Staphylococcus aureus skin colonization promotes SLE-like autoimmune inflammation via neutrophil activation and the IL-23/IL-17 axis

Systemic lupus erythematosus (SLE) is an autoimmune disease characterized by inflammation of various organs with unknown etiology. Environmental factors and genetic factors are thought to play essential roles in the pathogenesis of SLE. The microbiota in the nasal cavity and gut are involved in SLE development, but the influence of skin microbiota is still unclear. Here, we demonstrated that epithelial cell-specific IκBζ-deficient (NfkbizΔK5) mice showed spontaneous skin inflammation with increased abundance of Staphylococcus aureus.

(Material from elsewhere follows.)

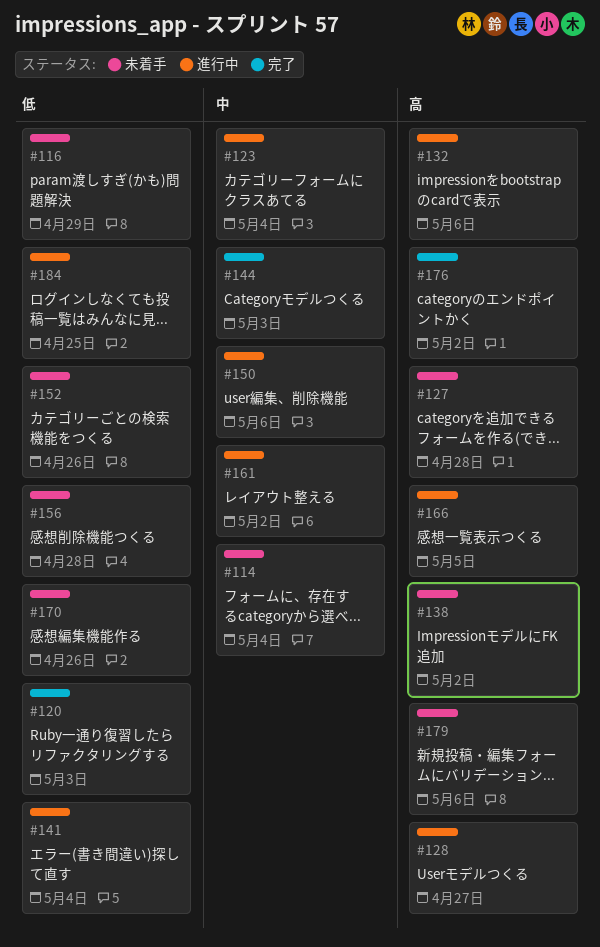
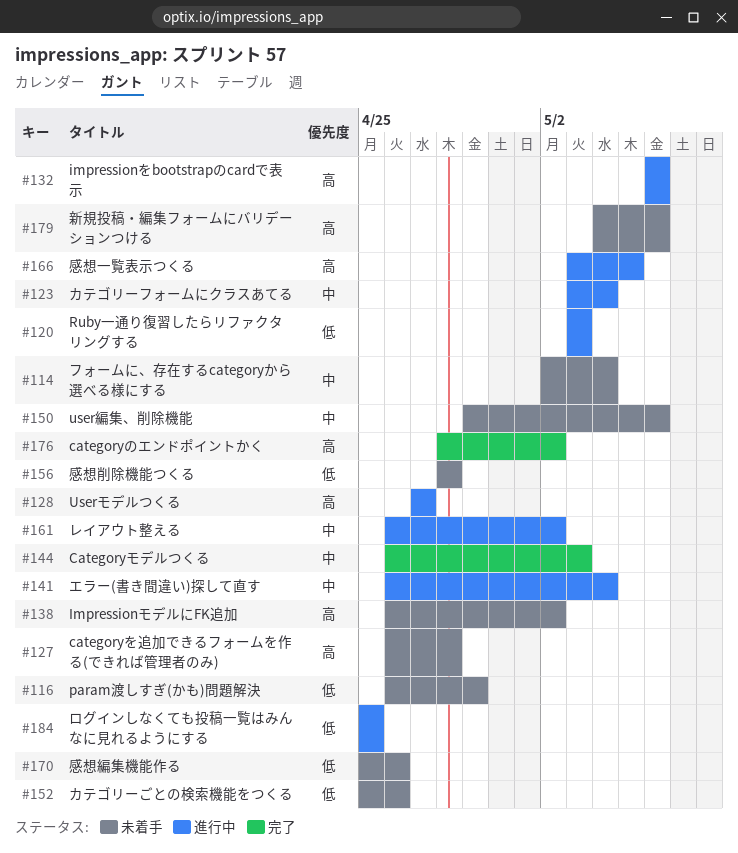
#120, status: 完了 -> 進行中
#141, priority: 低 -> 中
#150, status: 進行中 -> 未着手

With epicutaneous S. aureus application, NfkbizΔK5 mice developed SLE-associated autoantibodies and glomerulonephritis with IgG deposition. Epicutaneous S. aureus application significantly increased staphylococcal colonization on the skin of NfkbizΔK5 mice with reduced expression of several antimicrobial peptides in the skin. This staphylococcal skin colonization promoted caspase-mediated keratinocyte apoptosis and neutrophil activation, inducing the IL-23/IL-17 immune response by activating dendritic cells and T cells. Furthermore, the subcutaneous administration of anti-IL-23p19 and anti-IL-17A antibodies alleviated the systemic autoimmune response. Taken together, these findings underscore epithelial-immune crosstalk disturbances caused by skin dysbiosis as an essential mediator inducing autoimmune diseases.